Predicting who will win AP Coach of the Year is a fool’s errand, but I’m willing to put my chips on Brees and Payton leading the Saints to the playoffs in a “bounceback” year. The real question is whether that will be enough to convince the voters to select Payton.

As it turned out, Payton did lead a resurgent Saints team from 7-9 in 2012 to 11-5 in 2013; unfortunately for him, a playoff berth was not enough to get him Coach of the Year. That honor instead went to Ron Rivera, although in my eyes, Andy Reid was an immensely more deserving choice.

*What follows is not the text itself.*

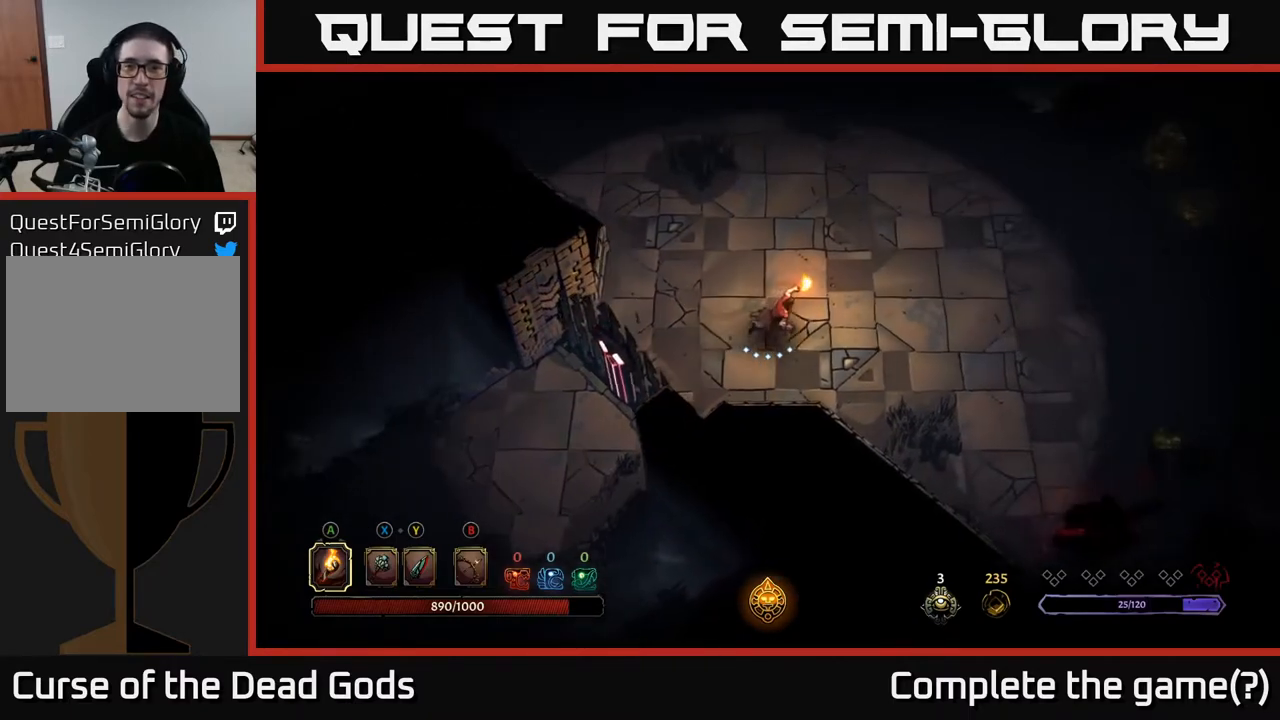
{"buttons": [], "left_stick": "right", "right_stick": "center", "events": [[150, "left_stick", "up-right"], [450, "left_stick", "right"]]}
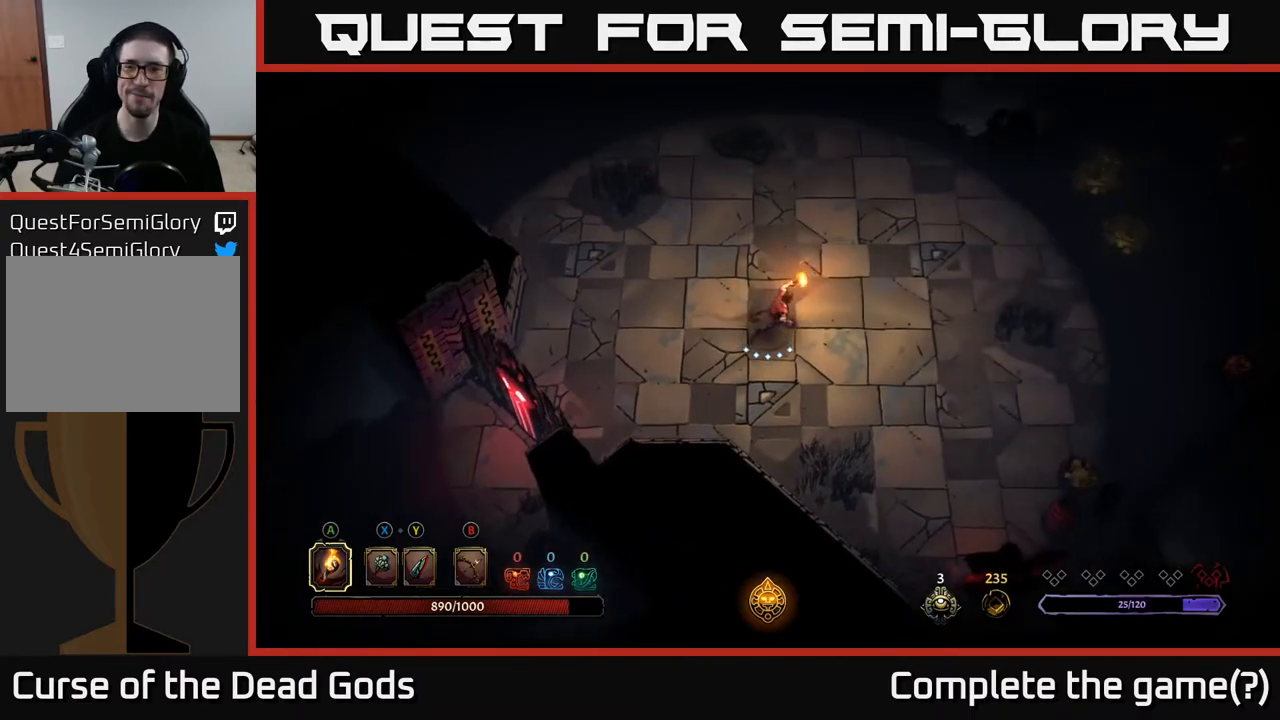
{"buttons": [], "left_stick": "down-right", "right_stick": "center", "events": [[283, "left_stick", "down-right"]]}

What can we learn: In week 16, the Panthers defeated the Saints on a touchdown pass with 28 seconds left in the game; had New Orleans won that game, the Saints would have finished 12-4 and won the division and a first round bye, knocking Rivera’s Panthers down to the 5 seed. Would that have been enough to swing the COTY award to Payton? Probably not, although it likely would have meant Reid would have won the honor. The Coach of the Year award remains impossible to predict.

Did you just grab my torch?

Did you just grab my torch?.

Julio Jones and Roddy White star in Stealing The Torch, July 31, 2013

My other three NFC South posts were more walks down memory lane than predictions. The Falcons post was a look at other star wide receiver tandems that were similar to Julio Jones and Roddy White in 2012. This was a fun way to look at comparable receivers, but there was nothing fun about the Atlanta offense in 2013.  Jones averaged 116.0 yards per game last year, but that came over just five games. A foot injury suffered against the Jets in week 5 ended what looked to be a special season: Jones was leading the league in receptions (41) and was second in receiving yards (580) at the time. White, meanwhile, had an absymal start to his season that dragged on for months.

Hamstring and ankle injuries caused White to miss three full games and hampered his production in most of the others. At the end of November, he just 20 catches for 209 yards; at that point, the Falcons were 2-9, and I won’t fault you if you put Atlanta on “ignore” for the rest of the year. But White exploded with 43 catches for 502 yards in December, joining Josh Gordon (658) and Alshon Jeffery (561) as the only players with 500+ receiving yards in December 2013.

The Steve Smith Post, August 7, 2013

In August, I decided to compile the loose odds and ends I had collected on Steve Smith over the years. When the time comes, I plan on using that post to augment Smith’s Hall of Fame case. Unfortunately for Smith, the time may be coming sooner than he’d like. On December 1st, I wrote that Smith’s poor production may have been a reason for why Cam Newton’s numbers had declined.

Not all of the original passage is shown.